宗:もともとは、うちの助産院でお産をした人で、この人、産後に家に帰ったらお世話をしてくれる人はいるのかしら、と、こちらが心配になるような人が多かったことが、きっかけでした。
上の子もいるし、夫の帰宅は遅い、自分の親は高齢化しているか、もしくはまだ現役で働いているので頼れない。
そういうことを感じて、これは誰かちゃんと世話をする人がいないといけないな、と思ったのが最初の想いです。
その後、産後ケア外来を始めて、ここ数年、急激に子育てがうまくできない人が増えていると感じるようになりました。赤ちゃんをかわいいと思えない、抱っこしたくない、という人が、実際に何人もいるんです。
――その原因には何があるとお考えですか?
宗:やはり、産む人たちの実母世代の人たちが、母親になる人たちを支えきれないということがあると思います。
実母世代はすでに医療介入したお産、つまり病院での出産が主流になった時代に出産しています。
赤ちゃんとのコミュニケーションの第一歩になる母乳育児を、「おっぱいだけじゃダメ」と信じて軽んじる人もいますし、残念ながら、彼女たちが出産や子育てに関して、適切なアドバイスをできるとは限らないんです。

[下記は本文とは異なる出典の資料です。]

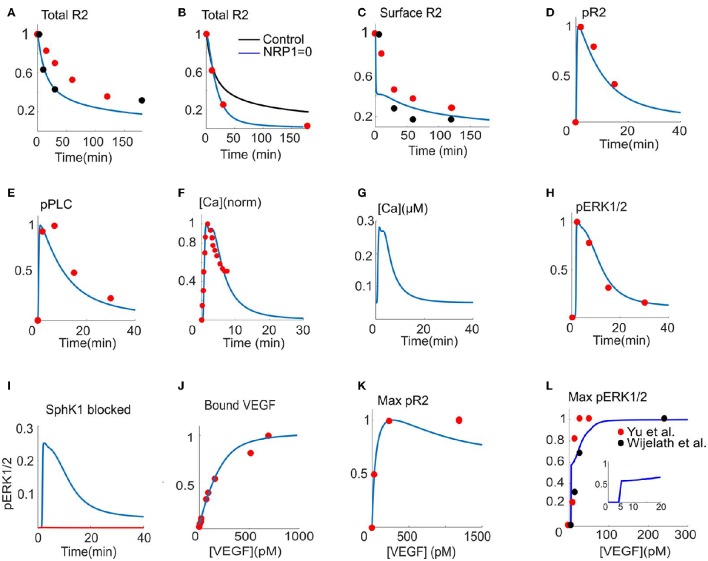
Model parameterization. (A) Total VEGFR2 (R2) computed as fraction total versus time fitted to two sets of experimental data from Bruns et al. (2010) and Ballmer-Hofer et al. (2011) (red and black circles), (B). R2 versus time with (blue) and without (black) NRP1 fitted to the data in Ballmer-Hofer et al. (2011) (red circles), (C). Surface level of VEGFR2 constrained with two sets of experimental data from Ewan et al. (2006) and Bruns et al. (2010) (red and black circles). (D) Fraction of phosphorylated receptors (pR2) is fitted to the experimental data in Chabot et al. (2009) (red circles). (E) Phosphorylated PLCγ from the model fitted to the data in Chabot et al. (2009) (red circles). (F) Normalized calcium transient from the model fitted to the normalized experimental data in Li et al. (2011) (red circles). (G) Raw calcium trace corresponding to the normalized transient in (F). (H) pERK1/2 fit to the data in Chabot et al. (2009) (red circles). (I) SphK1 inhibition abolishes pERK1/1 consistent with the data in Shu et al. (2002) (red versus blue curves). (J) Binding of VEGF to the binding sites on the cell surface versus VEGF concentration (Bikfalvi et al., 1991), (K). Dose response curve for pR2 is fitted to the experimental data in Whitaker et al. (2001) (red circles), (L). Dose response curve for the activation of ERK1/2 is fitted to two sets of data from Wijelath et al. (2006) and Yu et al. (2015) (red and black circles). The inset indicates sudden jump in pERK1/2 as VEGF in increased above threshold.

そのことは、実際に患者さんたちのケースを見ていて、感じたことです。
――たしかにそうですね。お恥ずかしいのですが、私の母はアメリカで私を出産したのですが、床上げの期間が3週間であることを知りませんでした。私が産後、寝てばかりいたら、そろそろ起きなさいと言われました。家族や友人に頼れる人はいいですが、実母を頼れないとなると、自分さえがんばれば、と無理してしまう人も少なくないかもしれませんね。
宗:産んだばかりの女性には特にケアが必要です。
産後ドゥーラを目指す方には、とにかく産婦さんの話を聞いてあげて、受け止めて、休ませてあげてほしいと、常々お伝えしています。
産後ケアは、赤ちゃんをかわいがることができるようになるためのケアなのです。母になる女性には、寄り添う人間が必要なのです。
また、スムーズにお母さんになるためには、出産直後から赤ちゃんと一緒にいることが大事です。
たとえば、泣いたらすぐにおっぱいを飲ませればいいんです、3時間授乳とかにこだわっていないで。そうすることで、オキシトシンというホルモンが出て、赤ちゃんへの愛情がわいてきます。
ところが、母子共に健康なのに夜は分離されたりすると、いざおっぱいを飲ませようという段で、赤ちゃんが飲んでくれないという事態になったりします。
オキシトシンは授乳することで分泌されるホルモンですから、そうなるとオキシトシンが出ない、愛情がわきづらくなる、という悪循環になります。
そういったことも含めて、産後に起こりうる困難を知らない人が多いですね。
――それを教える人がいないということなんですね。